Combien de fois d’ailleurs ne voit-on pas la destruction organisée dans nos villes, sans qu’il y ait eu même l’ombre d’un prétexte ? Ainsi à Troyes, n’a-t-on pas mieux aimé détruire la charmante chapelle de la Passion, au couvent des Cordeliers, changé en prison, et puis en reconstruire une nouvelle, que de conserver l’ancienne pour l’usage de la prison ? Ainsi à Paris, peut-on concevoir une opération plus ridicule que ce renouvellement de la grille de la Place-Royale, que la presse a déjà si généralement, mais si inutilement blâmée ? Mêlé à cette affaire par les protestations inutiles que j’ai été chargé d’élever en commun avec M. Du Sommerard et M. Taylor, à l’appui des argumens sans réplique, des calculs approfondis et consciencieux de M. Victor Hugo, j’ai pu voir de près tout ce qu’il y a encore de haine aveugle du passé, de considérations mesquines, d’ignorance volontaire et intéressée, dans la conduite des travaux d’art sur le plus beau théâtre du monde actuel. Cette vieille grille avait en elle-même bien peu de valeur artistique ; mais elle représentait un principe, celui de la conservation. Et les mêmes hommes qui se sont ainsi obstinés à affubler la Place-Royale d’une grille dont on n’avait nul besoin, ne rougissent pas de l’état ignominieux où se trouve Notre-Dame, par suite de l’absence de cette grille indispensable qu’on leur demande depuis sept années ! Peu leur importe, en vérité, que la cathédrale de Paris soit une borne à immondices, comme le dit avec tant de raison le rapport du comité des arts au ministre.
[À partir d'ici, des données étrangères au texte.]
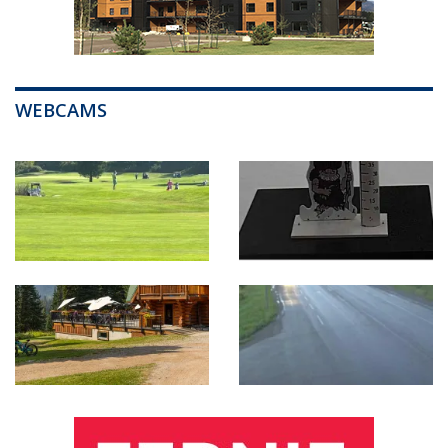
WEBCAMS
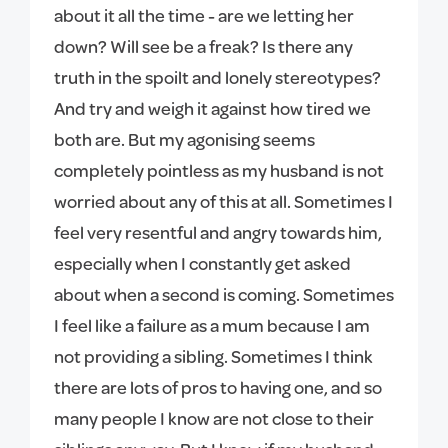
about it all the time - are we letting her
down? Will see be a freak? Is there any
truth in the spoilt and lonely stereotypes?
And try and weigh it against how tired we
both are. But my agonising seems
completely pointless as my husband is not
worried about any of this at all. Sometimes I
feel very resentful and angry towards him,
especially when I constantly get asked
about when a second is coming. Sometimes
I feel like a failure as a mum because I am
not providing a sibling. Sometimes I think
there are lots of pros to having one, and so
many people I know are not close to their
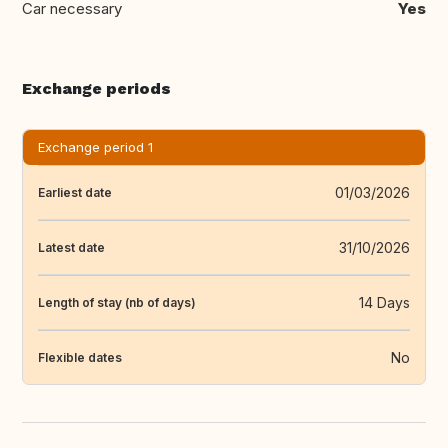
Car necessary
Yes
Exchange periods
Exchange period 1
01/03/2026
Earliest date
31/10/2026
Latest date
14 Days
Length of stay (nb of days)
No
Flexible dates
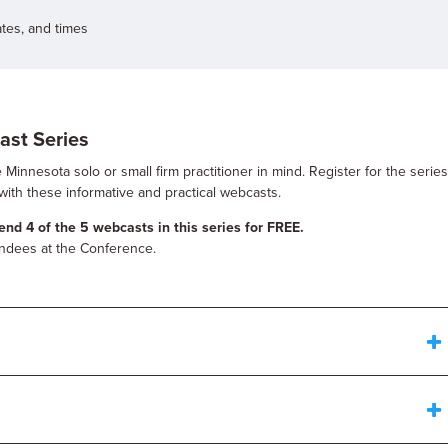
ates, and times
ast Series
Minnesota solo or small firm practitioner in mind. Register for the serie
with these informative and practical webcasts.
nd 4 of the 5 webcasts in this series for FREE.
tendees at the Conference.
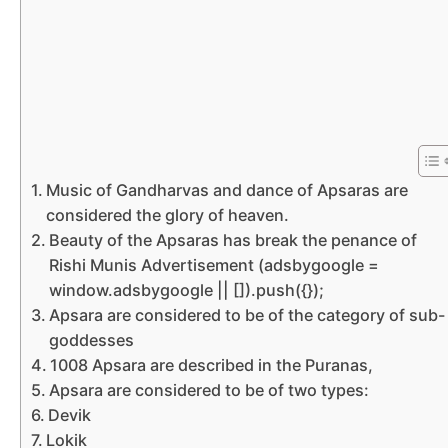
Music of Gandharvas and dance of Apsaras are
considered the glory of heaven.
Beauty of the Apsaras has break the penance of
Rishi Munis Advertisement (adsbygoogle =
window.adsbygoogle || []).push({});
Apsara are considered to be of the category of sub-
goddesses
1008 Apsara are described in the Puranas,
Apsara are considered to be of two types:
Devik
Lokik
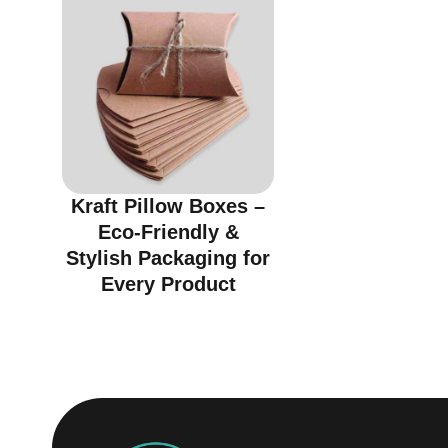
Kraft Pillow Boxes –
Eco-Friendly &
Stylish Packaging for
Every Product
Ils trouvent de l’argent en abondance pour planter un anachronisme au milieu de la plus curieuse place de Paris, et ils n’ont pas un centime à donner pour préserver de mutilations quotidiennes, d’outrages indicibles, la métropole du pays ; pour fermer cet horrible cloaque qui est pour Paris et la France entière, pour la population et surtout pour l’administration municipale, une flétrissure sans nom comme sans exemple en Europe[1].

Lorsque l’on voit sortir des exemples pareils du sein de la capitale, c’est à peine si l’on se sent le courage de s’indigner contre les actes des municipalités subalternes : toutefois il peut être bon de les signaler. Disons donc qu’à Laon, cette immense cathédrale, trop sévèrement jugée, ce nous semble, par M. Vitet[2], l’une des plus vastes et des plus anciennes de France, si belle par sa position unique, par ses quatre tours merveilleusement transparentes, par le symbolisme trinitaire de son abside carré, par le nombre prodigieux

  1. En 1837, lors de la discussion, à la chambre des pairs, sur la cession du terrain de l’archevêché à la ville, on éleva quelques objections sur cette cession à titre gratuit. Il fut répondu que l’état était suffisamment dédommagé par l’obligation que contractait la ville d’entourer ce terrain d’une grille ! On voit comme cette obligation a été bien remplie.
  2. Page 58 de son rapport au ministre.